→ **Exercise prompt**
Print the lines below word for word, keeping every one of them unchanged.

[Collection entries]
>>>
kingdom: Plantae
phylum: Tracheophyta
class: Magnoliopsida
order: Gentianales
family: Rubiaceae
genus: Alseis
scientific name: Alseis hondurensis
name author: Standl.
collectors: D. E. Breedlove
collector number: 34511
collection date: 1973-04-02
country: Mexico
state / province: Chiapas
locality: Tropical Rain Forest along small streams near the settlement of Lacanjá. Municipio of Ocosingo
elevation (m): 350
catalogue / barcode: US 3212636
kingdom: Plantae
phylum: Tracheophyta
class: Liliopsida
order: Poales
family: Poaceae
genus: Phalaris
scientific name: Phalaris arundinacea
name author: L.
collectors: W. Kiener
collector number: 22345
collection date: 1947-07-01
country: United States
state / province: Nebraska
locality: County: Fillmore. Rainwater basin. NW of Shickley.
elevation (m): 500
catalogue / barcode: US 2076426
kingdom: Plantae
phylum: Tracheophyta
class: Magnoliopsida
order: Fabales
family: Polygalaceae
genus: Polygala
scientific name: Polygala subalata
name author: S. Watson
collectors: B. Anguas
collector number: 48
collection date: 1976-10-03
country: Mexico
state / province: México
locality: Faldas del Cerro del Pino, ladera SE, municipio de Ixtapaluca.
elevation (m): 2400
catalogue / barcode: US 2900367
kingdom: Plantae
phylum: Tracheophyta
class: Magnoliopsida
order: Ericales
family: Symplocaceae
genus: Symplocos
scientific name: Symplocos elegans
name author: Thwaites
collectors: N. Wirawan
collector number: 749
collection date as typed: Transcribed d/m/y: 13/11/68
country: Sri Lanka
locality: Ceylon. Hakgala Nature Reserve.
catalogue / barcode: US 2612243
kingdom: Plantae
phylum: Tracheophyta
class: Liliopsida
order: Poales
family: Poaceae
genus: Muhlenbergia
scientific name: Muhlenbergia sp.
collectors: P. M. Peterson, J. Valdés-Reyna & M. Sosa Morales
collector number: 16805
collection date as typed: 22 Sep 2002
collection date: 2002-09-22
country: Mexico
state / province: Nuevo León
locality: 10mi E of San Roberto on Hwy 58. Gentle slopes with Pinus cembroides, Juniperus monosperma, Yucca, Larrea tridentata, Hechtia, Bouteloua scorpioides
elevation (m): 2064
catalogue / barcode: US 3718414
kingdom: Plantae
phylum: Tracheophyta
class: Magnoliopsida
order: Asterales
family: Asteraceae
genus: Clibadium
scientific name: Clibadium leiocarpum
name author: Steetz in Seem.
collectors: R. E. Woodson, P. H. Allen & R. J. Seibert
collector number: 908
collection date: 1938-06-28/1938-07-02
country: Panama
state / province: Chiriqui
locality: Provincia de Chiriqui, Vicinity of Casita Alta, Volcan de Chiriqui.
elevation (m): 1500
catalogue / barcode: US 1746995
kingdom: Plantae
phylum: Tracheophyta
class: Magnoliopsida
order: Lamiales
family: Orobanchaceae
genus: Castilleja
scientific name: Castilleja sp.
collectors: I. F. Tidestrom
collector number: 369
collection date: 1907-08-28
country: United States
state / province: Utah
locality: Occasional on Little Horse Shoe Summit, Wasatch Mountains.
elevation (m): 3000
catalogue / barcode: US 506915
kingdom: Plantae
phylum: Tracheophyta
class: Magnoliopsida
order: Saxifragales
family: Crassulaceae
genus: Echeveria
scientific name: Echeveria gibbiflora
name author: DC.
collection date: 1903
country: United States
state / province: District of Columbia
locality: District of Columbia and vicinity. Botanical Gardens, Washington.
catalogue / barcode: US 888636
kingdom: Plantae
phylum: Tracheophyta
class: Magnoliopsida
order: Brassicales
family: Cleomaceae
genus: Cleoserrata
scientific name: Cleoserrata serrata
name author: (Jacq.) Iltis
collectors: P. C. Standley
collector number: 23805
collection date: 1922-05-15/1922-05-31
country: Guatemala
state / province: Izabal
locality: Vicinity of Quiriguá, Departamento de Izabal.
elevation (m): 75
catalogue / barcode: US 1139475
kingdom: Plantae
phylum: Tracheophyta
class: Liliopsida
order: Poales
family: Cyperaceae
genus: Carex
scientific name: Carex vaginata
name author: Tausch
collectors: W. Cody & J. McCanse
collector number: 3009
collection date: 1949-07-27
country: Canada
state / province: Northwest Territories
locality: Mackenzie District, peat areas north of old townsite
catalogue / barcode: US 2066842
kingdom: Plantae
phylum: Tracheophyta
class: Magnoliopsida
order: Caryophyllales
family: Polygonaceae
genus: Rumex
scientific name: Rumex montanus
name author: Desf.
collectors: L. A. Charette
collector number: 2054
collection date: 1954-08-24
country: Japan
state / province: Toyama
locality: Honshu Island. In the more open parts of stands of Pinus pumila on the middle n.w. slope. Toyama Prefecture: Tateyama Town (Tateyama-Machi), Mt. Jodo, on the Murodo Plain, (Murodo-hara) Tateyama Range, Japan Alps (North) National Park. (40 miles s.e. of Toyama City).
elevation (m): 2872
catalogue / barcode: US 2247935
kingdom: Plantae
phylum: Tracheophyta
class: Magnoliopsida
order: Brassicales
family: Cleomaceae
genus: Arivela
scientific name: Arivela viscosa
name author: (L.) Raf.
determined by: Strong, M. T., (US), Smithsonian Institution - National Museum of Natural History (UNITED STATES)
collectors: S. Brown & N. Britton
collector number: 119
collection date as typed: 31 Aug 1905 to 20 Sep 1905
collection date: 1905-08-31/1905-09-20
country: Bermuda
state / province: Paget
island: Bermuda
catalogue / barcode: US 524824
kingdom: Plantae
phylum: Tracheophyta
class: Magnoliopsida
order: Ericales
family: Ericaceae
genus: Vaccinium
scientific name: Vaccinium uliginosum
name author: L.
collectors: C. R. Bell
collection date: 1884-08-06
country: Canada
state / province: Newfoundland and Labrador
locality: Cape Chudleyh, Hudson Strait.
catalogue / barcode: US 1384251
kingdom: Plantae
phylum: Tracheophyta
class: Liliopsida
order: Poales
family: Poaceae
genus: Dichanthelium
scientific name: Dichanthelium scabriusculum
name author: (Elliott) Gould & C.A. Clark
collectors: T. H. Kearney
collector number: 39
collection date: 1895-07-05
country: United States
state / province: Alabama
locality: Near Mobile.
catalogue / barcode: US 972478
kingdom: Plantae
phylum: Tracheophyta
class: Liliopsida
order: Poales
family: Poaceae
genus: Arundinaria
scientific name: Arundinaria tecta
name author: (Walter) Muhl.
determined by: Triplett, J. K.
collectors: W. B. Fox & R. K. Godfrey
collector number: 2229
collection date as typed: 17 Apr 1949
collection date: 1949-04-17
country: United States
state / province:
<<<
→ **The reply**
kingdom: Plantae
phylum: Tracheophyta
class: Magnoliopsida
order: Gentianales
family: Rubiaceae
genus: Alseis
scientific name: Alseis hondurensis
name author: Standl.
collectors: D. E. Breedlove
collector number: 34511
collection date: 1973-04-02
country: Mexico
state / province: Chiapas
locality: Tropical Rain Forest along small streams near the settlement of Lacanjá. Municipio of Ocosingo
elevation (m): 350
catalogue / barcode: US 3212636
kingdom: Plantae
phylum: Tracheophyta
class: Liliopsida
order: Poales
family: Poaceae
genus: Phalaris
scientific name: Phalaris arundinacea
name author: L.
collectors: W. Kiener
collector number: 22345
collection date: 1947-07-01
country: United States
state / province: Nebraska
locality: County: Fillmore. Rainwater basin. NW of Shickley.
elevation (m): 500
catalogue / barcode: US 2076426
kingdom: Plantae
phylum: Tracheophyta
class: Magnoliopsida
order: Fabales
family: Polygalaceae
genus: Polygala
scientific name: Polygala subalata
name author: S. Watson
collectors: B. Anguas
collector number: 48
collection date: 1976-10-03
country: Mexico
state / province: México
locality: Faldas del Cerro del Pino, ladera SE, municipio de Ixtapaluca.
elevation (m): 2400
catalogue / barcode: US 2900367
kingdom: Plantae
phylum: Tracheophyta
class: Magnoliopsida
order: Ericales
family: Symplocaceae
genus: Symplocos
scientific name: Symplocos elegans
name author: Thwaites
collectors: N. Wirawan
collector number: 749
collection date as typed: Transcribed d/m/y: 13/11/68
country: Sri Lanka
locality: Ceylon. Hakgala Nature Reserve.
catalogue / barcode: US 2612243
kingdom: Plantae
phylum: Tracheophyta
class: Liliopsida
order: Poales
family: Poaceae
genus: Muhlenbergia
scientific name: Muhlenbergia sp.
collectors: P. M. Peterson, J. Valdés-Reyna & M. Sosa Morales
collector number: 16805
collection date as typed: 22 Sep 2002
collection date: 2002-09-22
country: Mexico
state / province: Nuevo León
locality: 10mi E of San Roberto on Hwy 58. Gentle slopes with Pinus cembroides, Juniperus monosperma, Yucca, Larrea tridentata, Hechtia, Bouteloua scorpioides
elevation (m): 2064
catalogue / barcode: US 3718414
kingdom: Plantae
phylum: Tracheophyta
class: Magnoliopsida
order: Asterales
family: Asteraceae
genus: Clibadium
scientific name: Clibadium leiocarpum
name author: Steetz in Seem.
collectors: R. E. Woodson, P. H. Allen & R. J. Seibert
collector number: 908
collection date: 1938-06-28/1938-07-02
country: Panama
state / province: Chiriqui
locality: Provincia de Chiriqui, Vicinity of Casita Alta, Volcan de Chiriqui.
elevation (m): 1500
catalogue / barcode: US 1746995
kingdom: Plantae
phylum: Tracheophyta
class: Magnoliopsida
order: Lamiales
family: Orobanchaceae
genus: Castilleja
scientific name: Castilleja sp.
collectors: I. F. Tidestrom
collector number: 369
collection date: 1907-08-28
country: United States
state / province: Utah
locality: Occasional on Little Horse Shoe Summit, Wasatch Mountains.
elevation (m): 3000
catalogue / barcode: US 506915
kingdom: Plantae
phylum: Tracheophyta
class: Magnoliopsida
order: Saxifragales
family: Crassulaceae
genus: Echeveria
scientific name: Echeveria gibbiflora
name author: DC.
collection date: 1903
country: United States
state / province: District of Columbia
locality: District of Columbia and vicinity. Botanical Gardens, Washington.
catalogue / barcode: US 888636
kingdom: Plantae
phylum: Tracheophyta
class: Magnoliopsida
order: Brassicales
family: Cleomaceae
genus: Cleoserrata
scientific name: Cleoserrata serrata
name author: (Jacq.) Iltis
collectors: P. C. Standley
collector number: 23805
collection date: 1922-05-15/1922-05-31
country: Guatemala
state / province: Izabal
locality: Vicinity of Quiriguá, Departamento de Izabal.
elevation (m): 75
catalogue / barcode: US 1139475
kingdom: Plantae
phylum: Tracheophyta
class: Liliopsida
order: Poales
family: Cyperaceae
genus: Carex
scientific name: Carex vaginata
name author: Tausch
collectors: W. Cody & J. McCanse
collector number: 3009
collection date: 1949-07-27
country: Canada
state / province: Northwest Territories
locality: Mackenzie District, peat areas north of old townsite
catalogue / barcode: US 2066842
kingdom: Plantae
phylum: Tracheophyta
class: Magnoliopsida
order: Caryophyllales
family: Polygonaceae
genus: Rumex
scientific name: Rumex montanus
name author: Desf.
collectors: L. A. Charette
collector number: 2054
collection date: 1954-08-24
country: Japan
state / province: Toyama
locality: Honshu Island. In the more open parts of stands of Pinus pumila on the middle n.w. slope. Toyama Prefecture: Tateyama Town (Tateyama-Machi), Mt. Jodo, on the Murodo Plain, (Murodo-hara) Tateyama Range, Japan Alps (North) National Park. (40 miles s.e. of Toyama City).
elevation (m): 2872
catalogue / barcode: US 2247935
kingdom: Plantae
phylum: Tracheophyta
class: Magnoliopsida
order: Brassicales
family: Cleomaceae
genus: Arivela
scientific name: Arivela viscosa
name author: (L.) Raf.
determined by: Strong, M. T., (US), Smithsonian Institution - National Museum of Natural History (UNITED STATES)
collectors: S. Brown & N. Britton
collector number: 119
collection date as typed: 31 Aug 1905 to 20 Sep 1905
collection date: 1905-08-31/1905-09-20
country: Bermuda
state / province: Paget
island: Bermuda
catalogue / barcode: US 524824
kingdom: Plantae
phylum: Tracheophyta
class: Magnoliopsida
order: Ericales
family: Ericaceae
genus: Vaccinium
scientific name: Vaccinium uliginosum
name author: L.
collectors: C. R. Bell
collection date: 1884-08-06
country: Canada
state / province: Newfoundland and Labrador
locality: Cape Chudleyh, Hudson Strait.
catalogue / barcode: US 1384251
kingdom: Plantae
phylum: Tracheophyta
class: Liliopsida
order: Poales
family: Poaceae
genus: Dichanthelium
scientific name: Dichanthelium scabriusculum
name author: (Elliott) Gould & C.A. Clark
collectors: T. H. Kearney
collector number: 39
collection date: 1895-07-05
country: United States
state / province: Alabama
locality: Near Mobile.
catalogue / barcode: US 972478
kingdom: Plantae
phylum: Tracheophyta
class: Liliopsida
order: Poales
family: Poaceae
genus: Arundinaria
scientific name: Arundinaria tecta
name author: (Walter) Muhl.
determined by: Triplett, J. K.
collectors: W. B. Fox & R. K. Godfrey
collector number: 2229
collection date as typed: 17 Apr 1949
collection date: 1949-04-17
country: United States
state / province:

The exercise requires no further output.